• _Documento de origem_
Schipper (1989, p. 92) conclui afirmando que:
Por “gerenciamento de resultados”, quero dar a entender “gerenciamento da divulgação” no sentido de uma intervenção proposital no processo de divulgação financeira externa, com a intenção de obter algum beneficio particular (em oposição a, digamos, simplesmente facilitar a operação natural do processo).
No que tange a intenção de obter algum benefício particular, Schipper (1989, p. 92) está se referindo a uma ação deliberada no sentido de apresentar resultados de acordo com os interesses particulares, individuais dos preparadores das demonstrações contábeis, e não a de promover a transparência de informações.

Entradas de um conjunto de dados
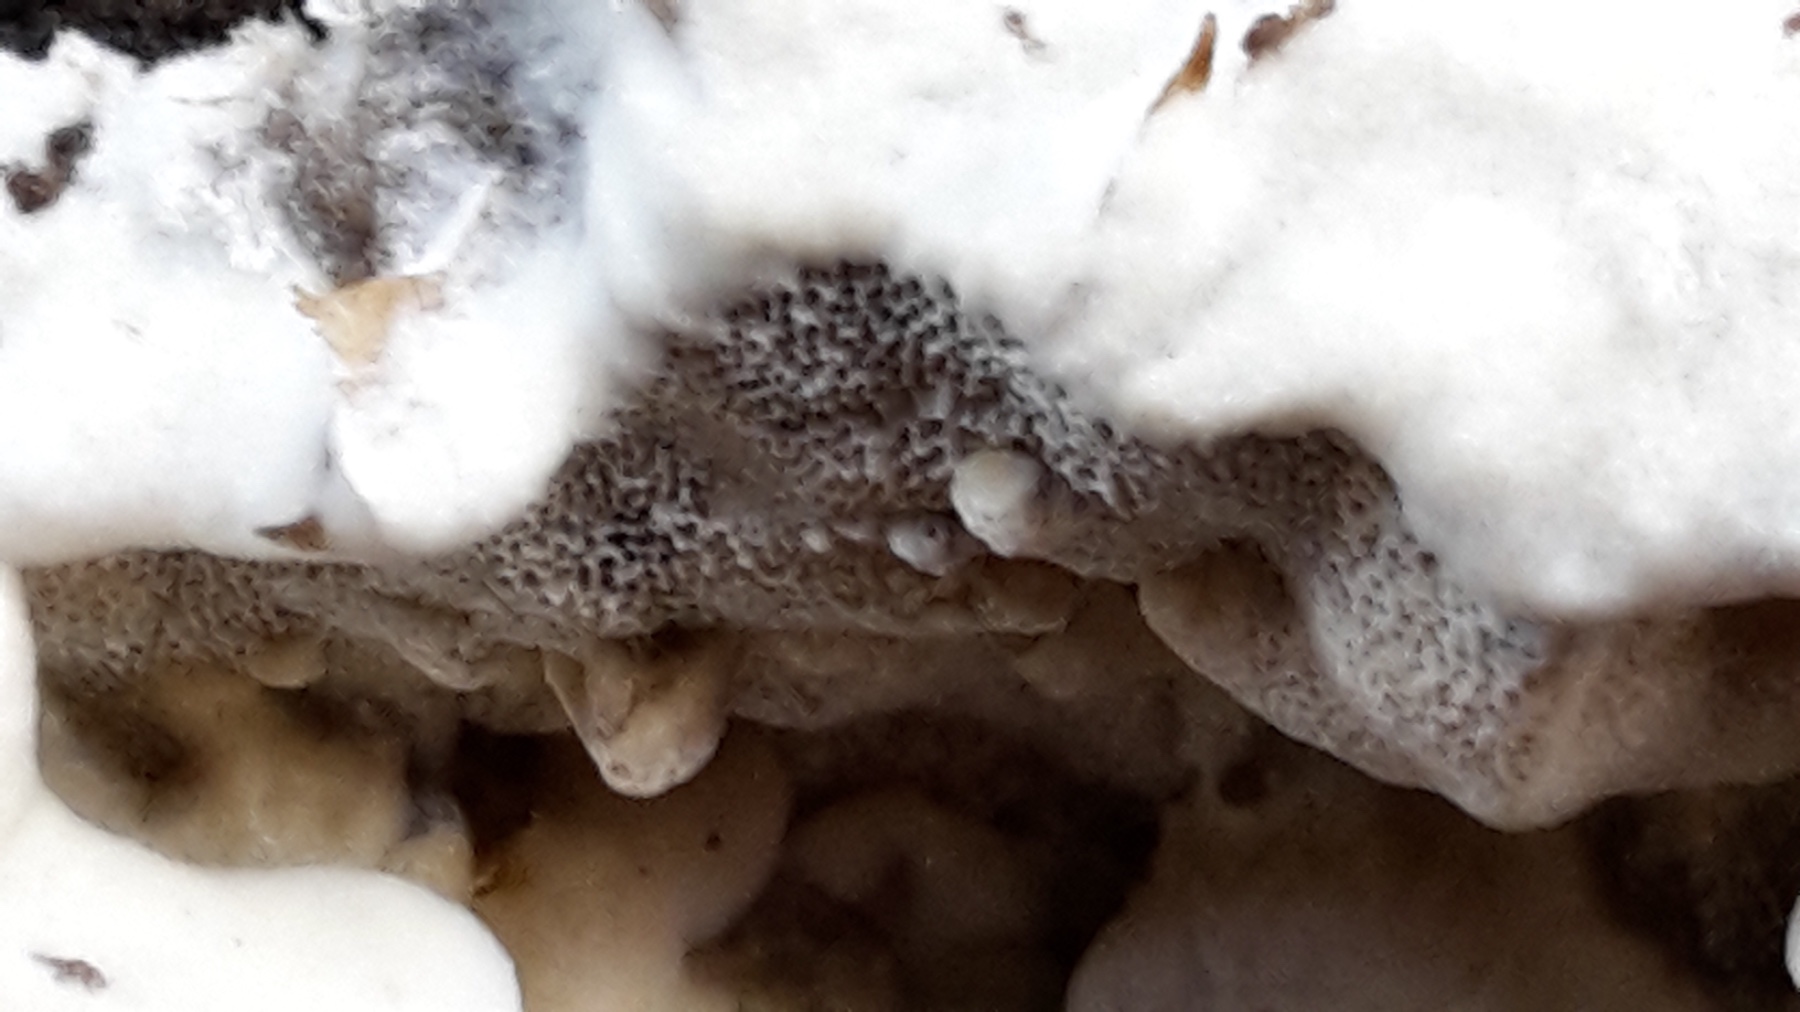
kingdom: Fungi
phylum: Basidiomycota
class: Agaricomycetes
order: Polyporales
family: Phanerochaetaceae
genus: Bjerkandera
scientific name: Bjerkandera adusta
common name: sveden sodporesvamp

• _Objetivo da tarefa_
Redigite na íntegra, sem qualquer alteração, o trecho sobre gerenciamento de resultados.

• _Resposta correta_
Schipper (1989, p. 92) conclui afirmando que:
Por “gerenciamento de resultados”, quero dar a entender “gerenciamento da divulgação” no sentido de uma intervenção proposital no processo de divulgação financeira externa, com a intenção de obter algum beneficio particular (em oposição a, digamos, simplesmente facilitar a operação natural do processo).
No que tange a intenção de obter algum benefício particular, Schipper (1989, p. 92) está se referindo a uma ação deliberada no sentido de apresentar resultados de acordo com os interesses particulares, individuais dos preparadores das demonstrações contábeis, e não a de promover a transparência de informações.